A: You need to distinguish here between the space $\mathbb F^2$ that the $2\times2$ matrices operate on and the space of the $2\times2$ matrices themselves. The former is two-dimensional, the latter is four-dimensional.
A matrix is a representation of a linear transformation with respect to bases of the domain and target of the transformation. If the linear transformation is an endomorphism, a linear map from a space to itself, the corresponding matrix is square, and one typically uses the same basis for the space in its two roles as domain and target.
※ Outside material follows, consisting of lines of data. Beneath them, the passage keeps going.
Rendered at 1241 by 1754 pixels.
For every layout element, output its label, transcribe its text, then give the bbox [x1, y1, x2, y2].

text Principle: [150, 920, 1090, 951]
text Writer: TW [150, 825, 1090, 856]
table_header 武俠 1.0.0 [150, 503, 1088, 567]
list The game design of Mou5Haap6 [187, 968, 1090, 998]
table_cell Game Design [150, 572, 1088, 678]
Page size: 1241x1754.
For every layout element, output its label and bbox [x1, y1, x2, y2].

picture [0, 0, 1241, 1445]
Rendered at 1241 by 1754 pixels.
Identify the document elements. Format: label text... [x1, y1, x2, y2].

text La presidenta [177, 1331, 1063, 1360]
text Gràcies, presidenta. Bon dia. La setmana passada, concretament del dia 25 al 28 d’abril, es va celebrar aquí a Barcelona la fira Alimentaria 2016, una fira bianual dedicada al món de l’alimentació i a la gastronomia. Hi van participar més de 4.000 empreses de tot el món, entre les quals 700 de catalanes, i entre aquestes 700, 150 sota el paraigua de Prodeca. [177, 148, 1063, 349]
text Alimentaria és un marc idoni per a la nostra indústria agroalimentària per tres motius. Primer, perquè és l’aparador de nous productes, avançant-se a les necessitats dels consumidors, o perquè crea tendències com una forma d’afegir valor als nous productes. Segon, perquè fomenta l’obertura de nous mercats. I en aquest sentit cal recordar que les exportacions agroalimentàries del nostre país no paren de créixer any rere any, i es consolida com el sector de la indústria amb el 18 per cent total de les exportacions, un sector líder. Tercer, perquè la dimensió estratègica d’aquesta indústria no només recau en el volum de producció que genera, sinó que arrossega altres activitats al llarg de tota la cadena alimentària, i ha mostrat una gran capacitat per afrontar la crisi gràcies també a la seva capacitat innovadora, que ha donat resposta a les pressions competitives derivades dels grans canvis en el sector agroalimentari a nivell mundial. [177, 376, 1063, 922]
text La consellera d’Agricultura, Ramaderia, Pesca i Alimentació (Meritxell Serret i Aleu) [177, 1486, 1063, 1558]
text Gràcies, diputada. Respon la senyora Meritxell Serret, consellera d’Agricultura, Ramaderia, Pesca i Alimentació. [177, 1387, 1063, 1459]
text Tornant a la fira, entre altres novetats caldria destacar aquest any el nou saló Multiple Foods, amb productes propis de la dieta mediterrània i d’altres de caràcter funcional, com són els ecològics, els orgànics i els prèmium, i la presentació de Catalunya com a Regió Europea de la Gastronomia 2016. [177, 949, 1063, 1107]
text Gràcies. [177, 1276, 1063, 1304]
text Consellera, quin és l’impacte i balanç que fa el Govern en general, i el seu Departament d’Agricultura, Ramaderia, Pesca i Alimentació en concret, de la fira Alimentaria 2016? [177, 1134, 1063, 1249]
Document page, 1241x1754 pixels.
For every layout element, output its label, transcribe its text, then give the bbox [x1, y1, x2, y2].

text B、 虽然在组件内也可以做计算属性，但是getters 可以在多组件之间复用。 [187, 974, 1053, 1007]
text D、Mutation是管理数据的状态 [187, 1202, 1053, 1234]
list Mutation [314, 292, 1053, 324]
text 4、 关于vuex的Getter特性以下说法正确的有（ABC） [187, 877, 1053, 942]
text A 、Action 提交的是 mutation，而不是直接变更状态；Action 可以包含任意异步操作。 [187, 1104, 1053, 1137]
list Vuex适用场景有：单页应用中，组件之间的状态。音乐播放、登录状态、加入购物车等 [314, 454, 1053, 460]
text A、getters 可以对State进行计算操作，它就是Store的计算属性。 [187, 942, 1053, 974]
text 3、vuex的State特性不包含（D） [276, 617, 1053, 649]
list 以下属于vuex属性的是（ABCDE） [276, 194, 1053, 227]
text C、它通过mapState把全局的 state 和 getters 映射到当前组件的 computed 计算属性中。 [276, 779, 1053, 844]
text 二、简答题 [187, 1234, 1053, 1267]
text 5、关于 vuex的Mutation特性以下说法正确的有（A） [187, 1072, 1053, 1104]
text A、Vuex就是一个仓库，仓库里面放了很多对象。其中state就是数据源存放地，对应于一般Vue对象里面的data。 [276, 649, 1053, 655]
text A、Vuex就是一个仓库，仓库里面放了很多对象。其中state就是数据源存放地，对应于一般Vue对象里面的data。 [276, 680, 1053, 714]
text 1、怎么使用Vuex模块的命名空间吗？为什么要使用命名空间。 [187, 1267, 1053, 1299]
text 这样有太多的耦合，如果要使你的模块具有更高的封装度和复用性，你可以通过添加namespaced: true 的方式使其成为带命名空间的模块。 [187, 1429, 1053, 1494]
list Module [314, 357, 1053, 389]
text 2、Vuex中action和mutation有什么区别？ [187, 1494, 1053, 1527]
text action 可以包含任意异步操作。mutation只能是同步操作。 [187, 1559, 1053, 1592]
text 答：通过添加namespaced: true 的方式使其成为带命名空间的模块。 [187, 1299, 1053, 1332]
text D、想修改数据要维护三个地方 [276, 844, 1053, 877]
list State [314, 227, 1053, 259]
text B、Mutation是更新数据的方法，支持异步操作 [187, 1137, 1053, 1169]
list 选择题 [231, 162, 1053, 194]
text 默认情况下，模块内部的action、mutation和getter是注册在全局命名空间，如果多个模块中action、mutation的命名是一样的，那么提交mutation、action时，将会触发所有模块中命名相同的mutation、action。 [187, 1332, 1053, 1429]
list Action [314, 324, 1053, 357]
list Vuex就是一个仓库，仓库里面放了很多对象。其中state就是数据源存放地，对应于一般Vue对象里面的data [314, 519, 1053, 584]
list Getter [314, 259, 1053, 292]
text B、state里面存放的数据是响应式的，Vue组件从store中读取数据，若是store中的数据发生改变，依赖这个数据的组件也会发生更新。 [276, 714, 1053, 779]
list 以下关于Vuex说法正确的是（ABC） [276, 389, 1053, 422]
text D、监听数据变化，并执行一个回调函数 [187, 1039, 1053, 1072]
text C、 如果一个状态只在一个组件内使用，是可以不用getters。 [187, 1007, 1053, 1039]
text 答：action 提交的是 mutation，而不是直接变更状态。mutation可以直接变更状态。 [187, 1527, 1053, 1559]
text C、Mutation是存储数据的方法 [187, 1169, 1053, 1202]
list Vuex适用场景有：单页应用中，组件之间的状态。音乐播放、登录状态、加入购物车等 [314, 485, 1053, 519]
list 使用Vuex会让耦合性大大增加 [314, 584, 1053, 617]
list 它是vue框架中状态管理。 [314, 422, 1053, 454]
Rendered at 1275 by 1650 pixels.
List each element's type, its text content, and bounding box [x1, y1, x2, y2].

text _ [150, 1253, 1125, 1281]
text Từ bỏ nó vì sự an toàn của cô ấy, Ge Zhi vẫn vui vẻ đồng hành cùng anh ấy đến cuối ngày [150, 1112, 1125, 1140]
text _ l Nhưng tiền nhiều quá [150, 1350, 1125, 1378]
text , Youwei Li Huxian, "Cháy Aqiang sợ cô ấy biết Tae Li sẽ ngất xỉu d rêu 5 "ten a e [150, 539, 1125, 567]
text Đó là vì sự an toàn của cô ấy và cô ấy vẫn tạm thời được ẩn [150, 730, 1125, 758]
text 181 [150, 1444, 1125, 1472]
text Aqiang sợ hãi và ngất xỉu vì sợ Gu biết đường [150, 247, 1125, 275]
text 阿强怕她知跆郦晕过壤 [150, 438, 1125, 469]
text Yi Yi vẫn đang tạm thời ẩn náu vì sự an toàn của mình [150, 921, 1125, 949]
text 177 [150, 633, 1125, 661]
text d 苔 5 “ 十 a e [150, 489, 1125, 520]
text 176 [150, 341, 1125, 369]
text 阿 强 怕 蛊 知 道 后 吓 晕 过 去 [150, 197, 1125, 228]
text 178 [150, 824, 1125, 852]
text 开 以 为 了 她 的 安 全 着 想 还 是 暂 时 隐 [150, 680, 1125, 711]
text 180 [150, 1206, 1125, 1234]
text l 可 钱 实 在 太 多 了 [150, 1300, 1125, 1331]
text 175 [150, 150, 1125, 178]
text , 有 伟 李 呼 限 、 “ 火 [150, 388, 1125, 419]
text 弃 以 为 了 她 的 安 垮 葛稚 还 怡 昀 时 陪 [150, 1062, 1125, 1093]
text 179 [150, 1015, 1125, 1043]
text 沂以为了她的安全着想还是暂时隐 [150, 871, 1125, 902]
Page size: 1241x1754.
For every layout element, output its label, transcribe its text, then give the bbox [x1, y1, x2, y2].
The standard basis of the space of $2\times2$ matrices that you're using has four basis elements and spans the four-dimensional space of $2\times2$ matrices. A linear transformation has been defined on that space – the four-dimensional space of $2\times2$ matrices, not the two-dimensional space that they operate on.
Representing that linear transformation as a matrix with respect to the standard basis (both for the domain and the target) yields a $4\times4$ matrix. That's not a mismatch because the vectors and matrices that will be multiplied by this matrix aren't elements of $\mathbb F^2$; they're the vectors of coefficients in an expansion of the matrix they represent in the standard basis.
As an example, the matrix
$$
\pmatrix{2&3\\4&5}
$$
has coefficients $2$, $3$, $4$ and $5$, respectively, in the standard basis, so with respect to that basis it's represented by the column vector
$$
\pmatrix{2\\3\\4\\5}\;.
$$
Its transpose
$$
\pmatrix{2&4\\3&5}
$$
is represented by the column vector
$$
\pmatrix{2\\4\\3\\5}\;.
$$
And sure enough we have
$$
\begin{pmatrix} 1&0&0&0\\0&0&1&0\\0&1&0&0\\0&0&0&1\end{pmatrix}\pmatrix{2\\3\\4\\5}=\pmatrix{2\\4\\3\\5}\;.
$$
Thus this matrix really does represent the linear transformation $T$, transposition, in this basis.